## SELECTED EXTRACT
South Carolina amends apportionment and combined reporting laws

On March 11, 2024, South Carolina Gov. Henry McMaster signed Senate Bill 298, amending the state’s alternative apportionment statute. The primary objective of the amendment is to provide clear guidance as to when the South Carolina Department of Revenue may require a taxpayer to file a corporate income tax return on a combined reporting basis. Specifically, Senate Bill 298 provides guidance for when the department may 1) adjust a taxpayer’s net income based on a review of intercompany transactions and/or 2) require a taxpayer to file a combined return. The amendment identifies circumstances as to how and when the department must provide notice to a taxpayer regarding adjustments or forced combinations, and also sets forth protest procedures so a taxpayer can appeal the department’s decisions. The legislation was unanimously approved by both chambers of the state legislature and is effective immediately for all open tax periods, except for assessments currently under judicial review. 


Prior law

South Carolina Code Section 12-6-2320(A) provides that if application of the statutory apportionment method did not fairly represent a taxpayer’s business activities in the state, the department could require, or the taxpayer could petition for, the use of an alternative apportionment method. There were no clear guidelines for circumstances in which the department could require the use of an alternative method and the statute also did not provide procedures for contesting the department’s decision to require the use of an alternative method. In practice, the department often relied on section 12-6-2320(A) to assert forced combination on taxpayers as opposed to separate company reporting that is the default filing methodology in the state.  

New procedures

Senate Bill 298 amends section 12-6-2320(B) of the alternative apportionment statute to include general principles for when the department may require the use of an alternative apportionment method. While the department may continue to use alternative apportionment to make adjustments to taxpayers’ taxable income, the amended law provides standards for determining when such adjustments are appropriate, and also requires the department to meet a burden of proof in order to require an alternative apportionment method.

## WHAT YOU SHOULD DO
Write the next part of the text on South Carolina's amended apportionment and combined reporting laws, picking up after its final sentence. The lines that come after this are not needed.

## GIVEN INFORMATION

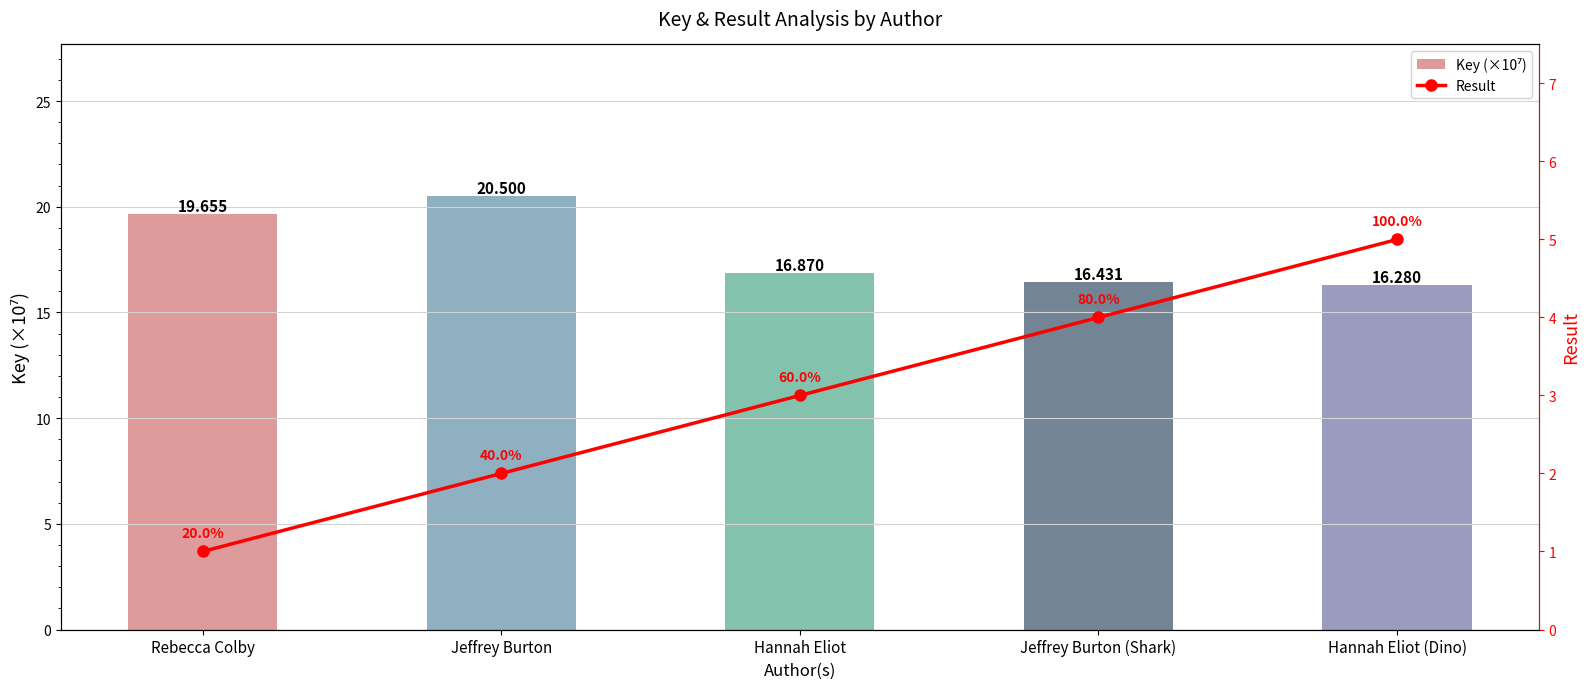

The Key (×10⁷) series shows 30.3 at Rebecca Colby. True or false?

False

## RESPONSE AREA
Intercompany transactions

The department may require additional information regarding intercompany transactions it believes do not have economic substance or are not at fair market value (FMV) to support that the taxpayer has accurately calculated business income attributable to South Carolina. Once the taxpayer provides the requested information, the department will analyze whether the intercompany transactions have economic substance under specific rules provided by the bill or are measured at FMV under IRC section 482. If the department concludes that the transactions lack economic substance or were not measured at FMV, it may require the taxpayer to add back or eliminate the transactions from the taxpayer’s South Carolina net income.

Forced combination

The department may require the taxpayer to file a combined return including its affiliated members to the extent it finds that adjustments to intercompany transactions are not sufficient to fairly represent the taxpayer’s activities in the state. The department can require the combined return even if the affiliated members do not have business connections to South Carolina. However, the taxpayer or the department may propose that only certain affiliated members be included with the consent of the taxpayer.

The statute explicitly excludes certain entities from the filing of a combined return, such as: 1) certain insurance companies; 2) taxpayers who do not file a federal return; 3) entities exempt under IRC section 501; 4) foreign taxpayers; 5) taxpayers who derive at least 80% of their gross income from foreign business income under IRC section 861(c)(1)(B); and 6) entities not taxable under section 12-6-530 (the state’s corporate income tax). Taxpayers and any affiliated members included in the combined return must apportion their state net income by use of an apportionment formula that fairly represents the extent of the taxpayer’s business activity in South Carolina.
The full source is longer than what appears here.